Pero ese par de pedagogos, como empezaron a presentir que mis tácticas (provenientes de una judería a medias en cruza con insolencias masónicas) eran cada vez más obcecadas, fueron prefiriendo aislarme apelando a los castigos o a las zalamerías.
Cualquiera –vos o yo– que haya estado encerrado ya se sabe de memoria que, a la izquierda y a la derecha, no están el mal y el buen ladrón, sino el policía que la juega de impaciente apurando el interrogatorio, así como el otro guardián ha sido distribuido para adoptar un papel mucho más benévolo. Al fin de cuentas, incluso De profundis sigilosamente alude a una condena como destino y, en su envés, a las posibilidades de indulgencia.
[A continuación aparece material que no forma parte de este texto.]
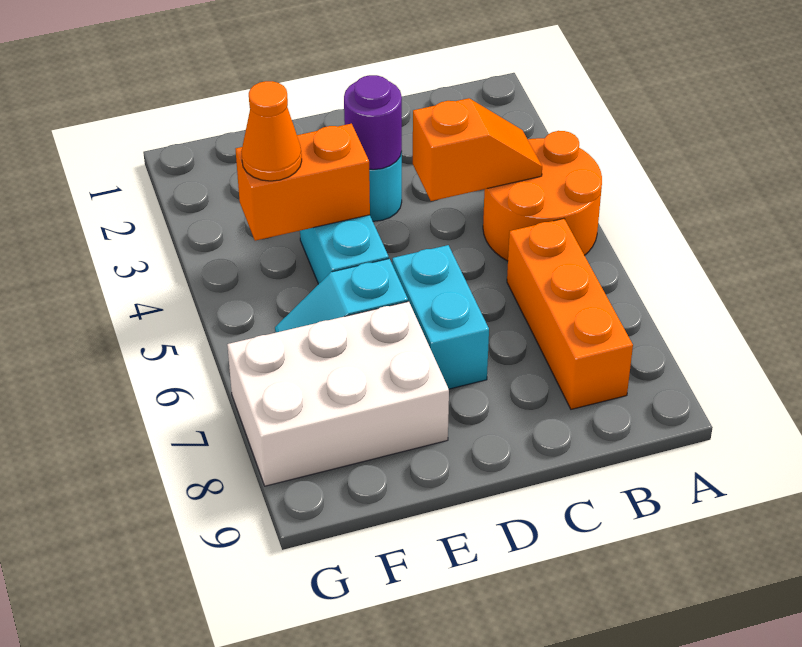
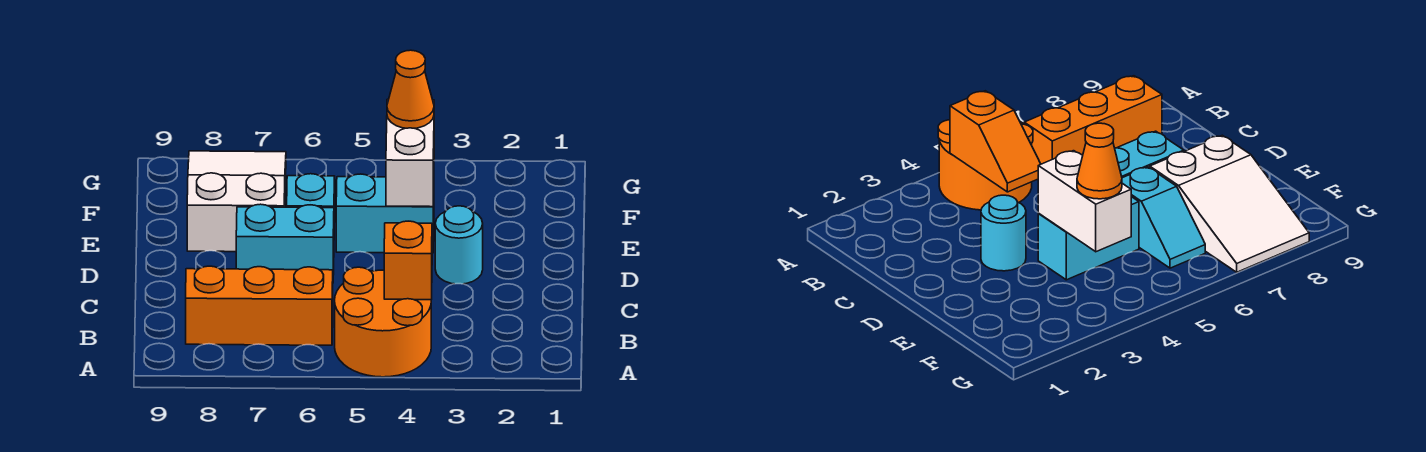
orange slope B4:C4 level 2 top C -> orange slope B4:C4 level 2 top B
purple round brick D3 level 2 -> none
orange brick E4:F4 level 2 -> white brick E4:F4 level 2
white brick E7:G8 level 1 -> white slope E7:G8 level 1 top E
Dije provocación. Digo ahora: mis lecturas entre ladies enguantadas, juegos de palabras y escenografías victorianas también exhibían una doble faz: en el banco de madera apenas oculto entre un matorral y los que hacían cola para la peluquería; o con la tapa del pupitre levantada respirando el olor a goma Pelikán. Ocultándome y que me vieran. Ocultándome y con la tensión, más placentera, de que fuera descubierto. Doble placer, entonces: un “tunante” –así lo llamaba el capellán a ese tal–, gran maestro en disimulos, que me seducía haciéndome reír. Qué gozadera. Oscar Wilde y la catarsis frente a las seriedades confeccionadas. Y el capitán, por su flanco, se irritaba con semejante “marica” que había corroído, mediante tantas irreverencias y disfraces, los valores más inmutables al mezclar el Buckingham Palace con las “hediondeces del Soho”. Frugal y hasta erudito este militar afrancesado,pero que se enternecía con las etiquetas británicas más suntuosas. Y yo calculé que a medida que iba arrancando página a página de mi Retrato, las orejeaba por si aparecía algún grabado. Quién lo iba a eludir: las mujeres de Beardsley, sinuosas, muy maquilladas o panzonas, emitían ese llamado de la humedad en las axilas y otros rincones. El índice sentencioso del docente revoloteando por encima de un pupilo taimado. Mi capitán, Salomé y el que esto escribe. Una danza. Pero no había dudas. Yo no era un “manflorón” –en la nomenclatura combatiente–, pero el cadete y el oficial coincidían en las señales de dos obstinados masturbadores.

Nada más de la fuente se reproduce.